Le greffier, Le juge,
qui ont signé l’original de l’ordonnance.
Pour information :
— Lorsqu’une ordonnance met fin à la rétention, elle doit être notifiée au procureur de la République. A moins que ce dernier n’en dispose autrement, l’étranger est alors maintenu à la disposition de la justice pendant un délai de vingt quatre heures à compter de la notification de l’ordonnance au procureur. Durant cette période, l’étranger peut, s’il le souhaite, contacter son avocat ou un tiers, rencontrer un médecin et s’alimenter.

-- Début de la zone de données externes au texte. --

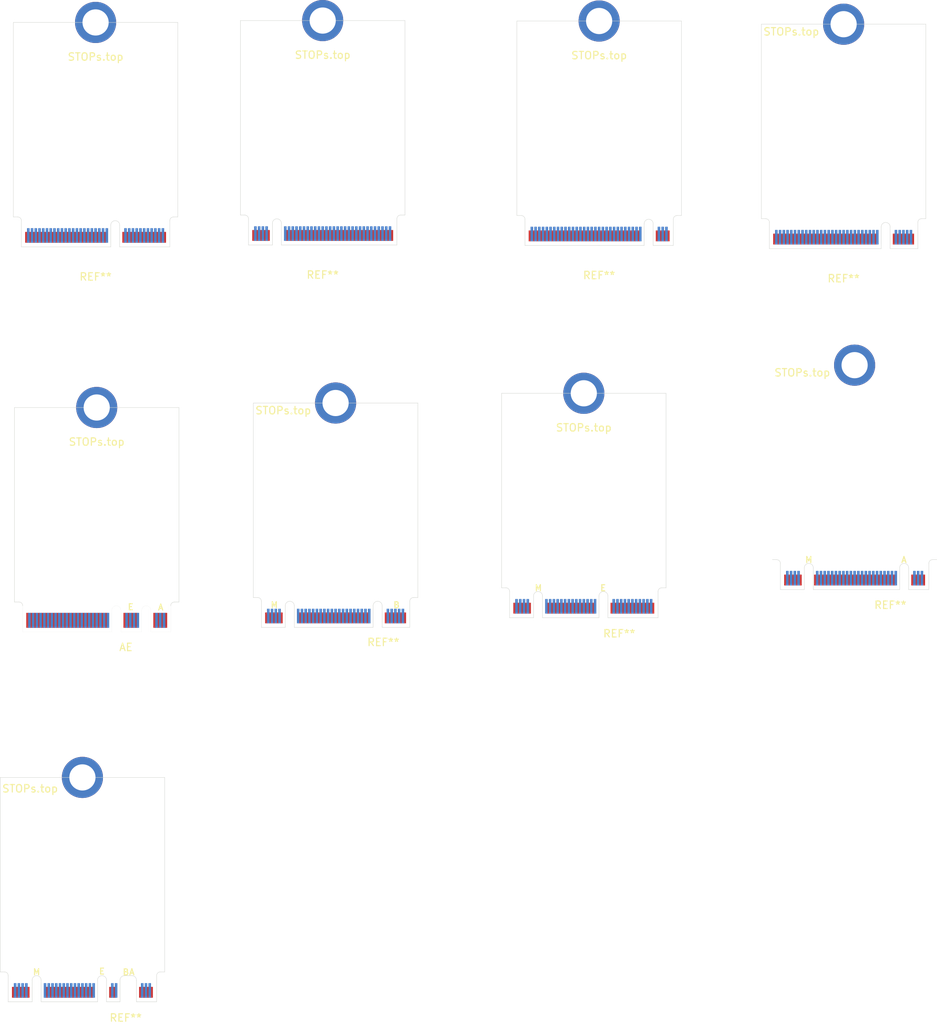
<source format=kicad_pcb>
(kicad_pcb (version 20211014) (generator pcbnew)

  (general
    (thickness 1.6)
  )

  (paper "A4")
  (layers
    (0 "F.Cu" signal)
    (31 "B.Cu" signal)
    (32 "B.Adhes" user "B.Adhesive")
    (33 "F.Adhes" user "F.Adhesive")
    (34 "B.Paste" user)
    (35 "F.Paste" user)
    (36 "B.SilkS" user "B.Silkscreen")
    (37 "F.SilkS" user "F.Silkscreen")
    (38 "B.Mask" user)
    (39 "F.Mask" user)
    (40 "Dwgs.User" user "User.Drawings")
    (41 "Cmts.User" user "User.Comments")
    (42 "Eco1.User" user "User.Eco1")
    (43 "Eco2.User" user "User.Eco2")
    (44 "Edge.Cuts" user)
    (45 "Margin" user)
    (46 "B.CrtYd" user "B.Courtyard")
    (47 "F.CrtYd" user "F.Courtyard")
    (48 "B.Fab" user)
    (49 "F.Fab" user)
  )

  (setup
    (pad_to_mask_clearance 0.051)
    (solder_mask_min_width 0.25)
    (pcbplotparams
      (layerselection 0x00010fc_ffffffff)
      (disableapertmacros false)
      (usegerberextensions false)
      (usegerberattributes false)
      (usegerberadvancedattributes false)
      (creategerberjobfile false)
      (svguseinch false)
      (svgprecision 6)
      (excludeedgelayer true)
      (plotframeref false)
      (viasonmask false)
      (mode 1)
      (useauxorigin false)
      (hpglpennumber 1)
      (hpglpenspeed 20)
      (hpglpendiameter 15.000000)
      (dxfpolygonmode true)
      (dxfimperialunits true)
      (dxfusepcbnewfont true)
      (psnegative false)
      (psa4output false)
      (plotreference true)
      (plotvalue true)
      (plotinvisibletext false)
      (sketchpadsonfab false)
      (subtractmaskfromsilk false)
      (outputformat 1)
      (mirror false)
      (drillshape 1)
      (scaleselection 1)
      (outputdirectory "")
    )
  )

  (net 0 "")

  (footprint "m2ngff:m2-2230" (layer "F.Cu") (at 79.58 116.06))

  (footprint "ngff:NGFF_A" (layer "F.Cu") (at 114.83 64.995))

  (footprint "ngff:NGFF_BM" (layer "F.Cu") (at 79.58 116.06))

  (footprint "ngff:NGFF_AM" (layer "F.Cu") (at 149 111))

  (footprint "ngff:NGFF_B" (layer "F.Cu") (at 147.53 65.42))

  (footprint "m2ngff:m2-2230" (layer "F.Cu") (at 77.855 64.935))

  (footprint "ngff:NGFF_E" (layer "F.Cu") (at 47.48 65.185))

  (footprint "m2ngff:m2-2230" (layer "F.Cu") (at 112.78 114.76))

  (footprint "m2ngff:m2-2230" (layer "F.Cu") (at 47.48 65.185))

  (footprint "ngff:NGFF_MEBA" (layer "F.Cu") (at 45.72 166.11))

  (footprint "ngff:NGFF_M" (layer "F.Cu") (at 77.855 64.935))

  (footprint "NGFF:NGFF_2230" (layer "F.Cu") (at 45.72 166.11))

  (footprint "ngff:NGFF_ME" (layer "F.Cu") (at 112.78 114.76))

  (footprint "ngff:NGFF_AE" (layer "F.Cu") (at 47.63 116.66))

  (footprint "NGFF:m2-2230" (layer "F.Cu") (at 149 111))

  (footprint "m2ngff:m2-2230" (layer "F.Cu") (at 114.83 64.995))

  (footprint "m2ngff:m2-2230" (layer "F.Cu") (at 147.53 65.42))

  (footprint "m2ngff:m2-2230" (layer "F.Cu") (at 47.63 116.66))

  (gr_line (start 88.855 34.935) (end 88.855 60.935) (layer "Edge.Cuts") (width 0.05) (tstamp 0ea08ed5-c687-443c-98d9-9d0e5d9af44b))
  (gr_line (start 90.58 86.06) (end 90.58 112.06) (layer "Edge.Cuts") (width 0.05) (tstamp 1958f40b-2cfc-4baa-bd30-397016e05d85))
  (gr_line (start 36.63 112.66) (end 36.63 86.66) (layer "Edge.Cuts") (width 0.05) (tstamp 34db0b95-09c1-424e-96bf-429921ec6438))
  (gr_line (start 123.78 84.76) (end 123.78 110.76) (layer "Edge.Cuts") (width 0.05) (tstamp 4dd316f6-b806-4059-b0a1-bb13112aada3))
  (gr_line (start 58.63 86.66) (end 58.63 112.66) (layer "Edge.Cuts") (width 0.05) (tstamp 4e477ac4-ed03-48a7-a4fb-977e0581a520))
  (gr_line (start 125.83 34.995) (end 125.83 60.995) (layer "Edge.Cuts") (width 0.05) (tstamp 54a707a3-0fbb-4930-a4d7-b5f17a2e5801))
  (gr_line (start 136.53 35.42) (end 158.53 35.42) (layer "Edge.Cuts") (width 0.05) (tstamp 6ae21052-ec14-4a82-9dc3-ec20a8782b8c))
  (gr_line (start 103.83 34.995) (end 125.83 34.995) (layer "Edge.Cuts") (width 0.05) (tstamp 7222acae-ba2d-4d7b-b35b-a0cae92755e1))
  (gr_line (start 58.48 35.185) (end 58.48 61.185) (layer "Edge.Cuts") (width 0.05) (tstamp 7a509e52-55fa-424a-92bc-e02c275ab4c9))
  (gr_line (start 101.78 84.76) (end 123.78 84.76) (layer "Edge.Cuts") (width 0.05) (tstamp 7ba8ee6d-53c6-4b62-bfac-5c8aa9402a8e))
  (gr_line (start 68.58 112.06) (end 68.58 86.06) (layer "Edge.Cuts") (width 0.05) (tstamp 7c57a1cb-6741-46a7-939e-b027d71642a1))
  (gr_line (start 66.855 34.935) (end 88.855 34.935) (layer "Edge.Cuts") (width 0.05) (tstamp 7d223983-e181-4561-acf0-c7d48852dcec))
  (gr_line (start 36.63 86.66) (end 58.63 86.66) (layer "Edge.Cuts") (width 0.05) (tstamp 7e9ea9fe-0bdc-40b4-ad30-4b24aff85854))
  (gr_line (start 158.53 35.42) (end 158.53 61.42) (layer "Edge.Cuts") (width 0.05) (tstamp 7f9f25ba-e132-4bbd-a28a-76c32b6331ed))
  (gr_line (start 66.855 60.935) (end 66.855 34.935) (layer "Edge.Cuts") (width 0.05) (tstamp 9790bdf6-5329-4548-a38a-d93ba1f75578))
  (gr_line (start 56.72 136.11) (end 56.72 162.11) (layer "Edge.Cuts") (width 0.05) (tstamp ab42e9d2-473e-4824-bad7-a39e92f7f8d8))
  (gr_line (start 34.72 136.11) (end 56.72 136.11) (layer "Edge.Cuts") (width 0.05) (tstamp ad4a55b4-f574-4ae7-afca-3f50d4271a86))
  (gr_line (start 36.48 61.185) (end 36.48 35.185) (layer "Edge.Cuts") (width 0.05) (tstamp b26902c7-5660-4f1d-99be-6948f20e4bda))
  (gr_line (start 136.53 61.42) (end 136.53 35.42) (layer "Edge.Cuts") (width 0.05) (tstamp b4a20df2-cc79-4073-8a38-c322133ba113))
  (gr_line (start 36.48 35.185) (end 58.48 35.185) (layer "Edge.Cuts") (width 0.05) (tstamp b7020088-7f13-4163-8b3b-4c1f4debd9c8))
  (gr_line (start 34.72 162.11) (end 34.72 136.11) (layer "Edge.Cuts") (width 0.05) (tstamp d3461b7c-c19f-46e7-9866-acc33b0d1dc4))
  (gr_line (start 68.58 86.06) (end 90.58 86.06) (layer "Edge.Cuts") (width 0.05) (tstamp ea4392dc-6ae1-403a-ac3c-8fbeca72372e))
  (gr_line (start 103.83 60.995) (end 103.83 34.995) (layer "Edge.Cuts") (width 0.05) (tstamp f4565f7d-35df-4c19-aead-7092b49c0669))
  (gr_line (start 101.78 110.76) (end 101.78 84.76) (layer "Edge.Cuts") (width 0.05) (tstamp f582abdf-8582-4379-9db1-326a2cbb8340))

)

</source>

Dans le cas où, dans ce délai de vingt quatre heures le procureur de la République décide de former appel en demandant que son recours soit déclaré suspensif, l’intéressé reste maintenu à la disposition de la justice jusqu’à ce que le premier président de la cour d’appel ou son délégué statue sur la demande du procureur, voire sur le fond s’il apparaît justifié de donner un effet suspensif à l’appel du ministère public.
— Le préfet peut aussi faire appel mais, en ce cas, son recours n’est pas suspensif.
— L’appel du procureur de la République ou du préfet est transmis par tout moyen au greffe de la Cour d’appel de Paris (Service des étrangers – Pôle 1 Chambre 11), notamment par télécopie au n° : [XXXXXXXX04]. ou par courriel à l’adresse mail [Courriel 20].
— Tant que la rétention n’a pas pris fin, la personne retenue peut demander l’assistance d’un interprète, d’un avocat ainsi que d’un médecin, et communiquer avec son consulat ou toute personne de son choix.
— La personne retenue bénéficie également du droit de contacter toute organisation et instance nationale, internationale ou non gouvernementale compétente pour visiter les lieux de rétention, notamment :
• le Contrôleur général des lieux de privation de liberté ([Adresse 14] ; www.cglpl.fr ; tél. : [XXXXXXXX06] ; fax : [XXXXXXXX03]) ;
• le Défenseur des droits ([Adresse 17] ; tél. : [XXXXXXXX09]) ;
• France Terre d’Asile ([Adresse 15] ; tél. : [XXXXXXXX05]) ;
• Forum Réfugiés Cosi ([Adresse 16] ; tél. : [XXXXXXXX08]) ;
• Médecins sans frontières – MSF ([Adresse 18] ; tél. : [XXXXXXXX02]).
• La CIMADE ([Adresse 19] [XXXXXXXX01])
— France Terre d’Asile association indépendante de l’administration présente dans chacun des centres de rétention du [Localité 22] (Tél. France Terre d’Asile CRA2 : [XXXXXXXX011] / [XXXXXXXX012] – Tél. France Terre d’Asile CRA 3 : [XXXXXXXX010] / [XXXXXXXX07]), est à la disposition des retenus, sans formalité, pour les aider dans l’exercice effectif de leurs droits, aux heures d’accueil précisées par le règlement intérieur.
— A tout moment, la personne retenue peut demander que sa privation de liberté prenne fin, par simple requête, motivée et signée, adressée au magistrat du siège par tout moyen, accompagnée de toutes les pièces justificatives.
— L’ordonnance qui met fin à la rétention ne fait pas disparaître l’obligation de quitter le territoire français imposée par l’autorité administrative tant que la personne concernée n’en est pas relevée. Si celle-ci n’a pas quitté la France en exécution de la mesure d’éloignement ou si elle revient en France alors que cette mesure est toujours exécutoire, elle peut faire l’objet d’une nouvelle décision de placement en rétention, à l’expiration d’un délai de 7 jours à compter du terme de sa rétention ou d’un délai de 48 heures en cas de circonstances nouvelles de fait ou de droit.
Reçu le 08 mars 2025, dans une langue comprise, notification de la présente ordonnance avec remise d’une copie intégrale, information du délai d’appel et des modalités d’exercice de cette voie de recours, ainsi que le rappel des droits en rétention.
La personne retenue,
Reçu copie intégrale de la présente ordonnance le 08 mars 2025.
L’avocat du PRÉFET DU VAL-D’OISE,
Reçu copie intégrale de la présente ordonnance le 08 mars 2025.